Records supplied >>
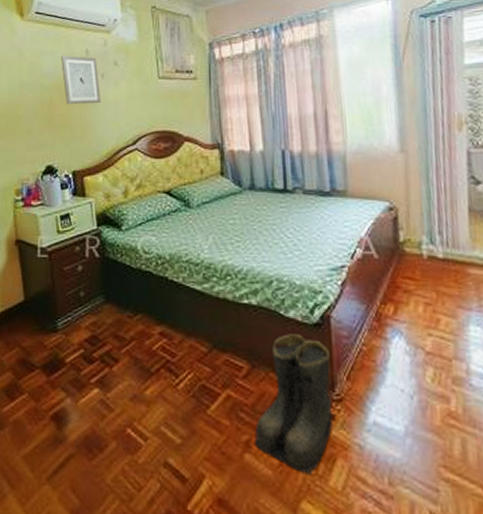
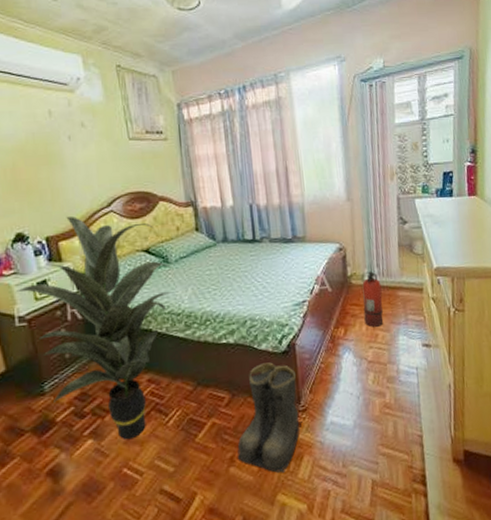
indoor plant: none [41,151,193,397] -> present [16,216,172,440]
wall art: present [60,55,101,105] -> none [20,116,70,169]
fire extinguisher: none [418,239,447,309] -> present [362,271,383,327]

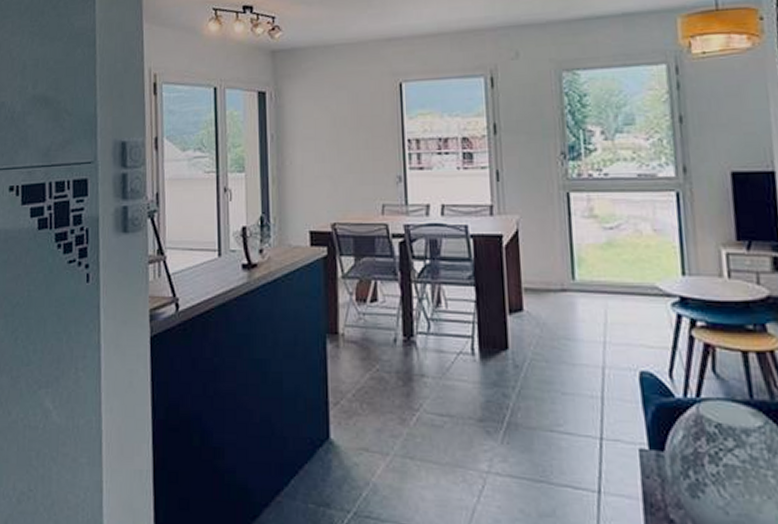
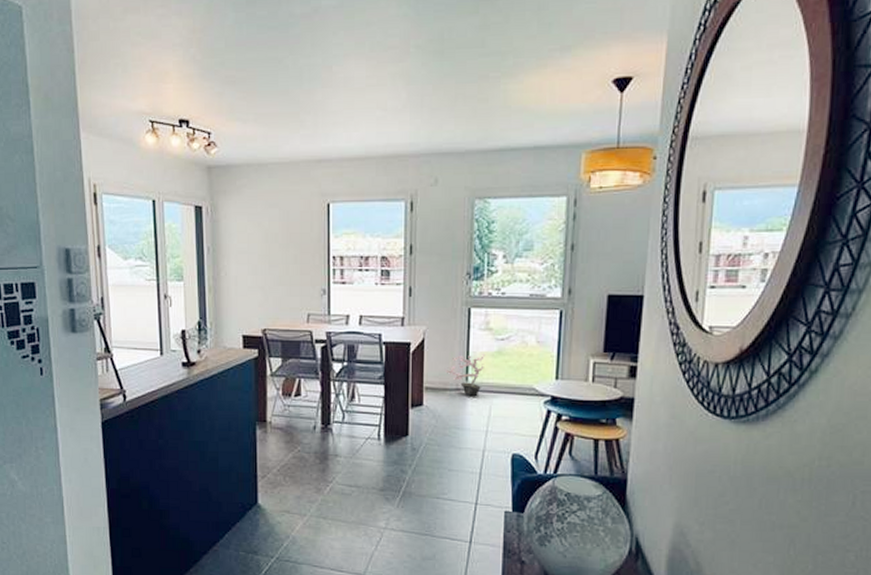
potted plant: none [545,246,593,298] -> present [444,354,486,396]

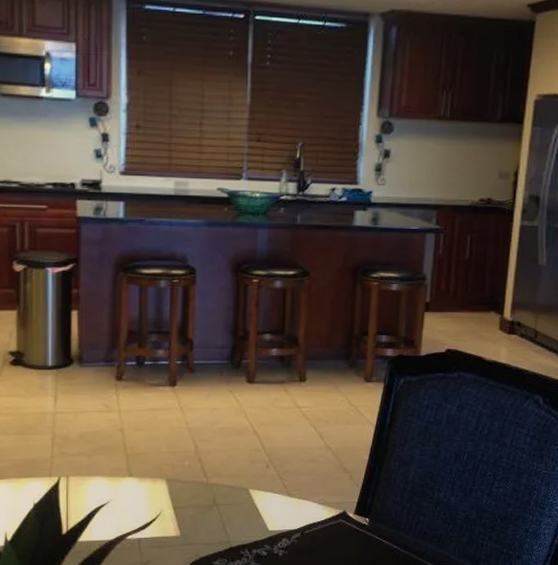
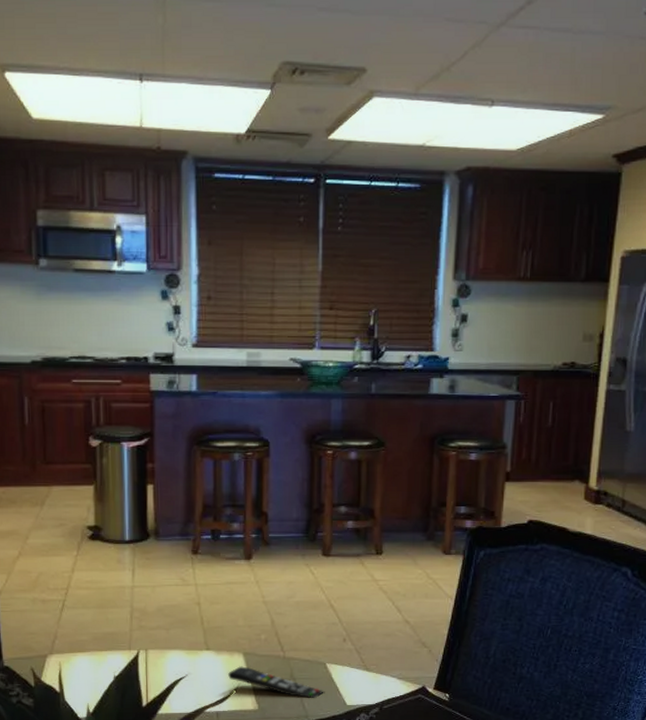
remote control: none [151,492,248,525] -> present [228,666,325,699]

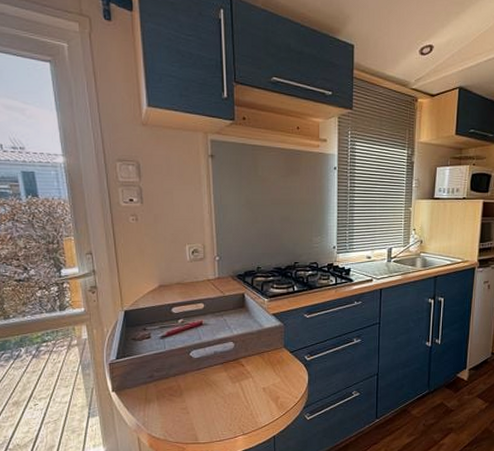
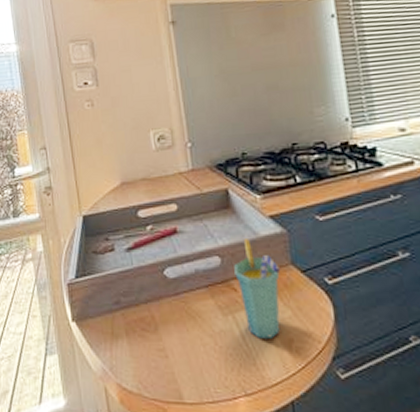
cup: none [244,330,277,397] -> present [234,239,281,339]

Action item >> The answer is every line in the data where the word "plant" appears.

Answer to the exercise >>
indoor plant: none [41,151,193,397] -> present [16,216,172,440]
potted plant: none [545,246,593,298] -> present [444,354,486,396]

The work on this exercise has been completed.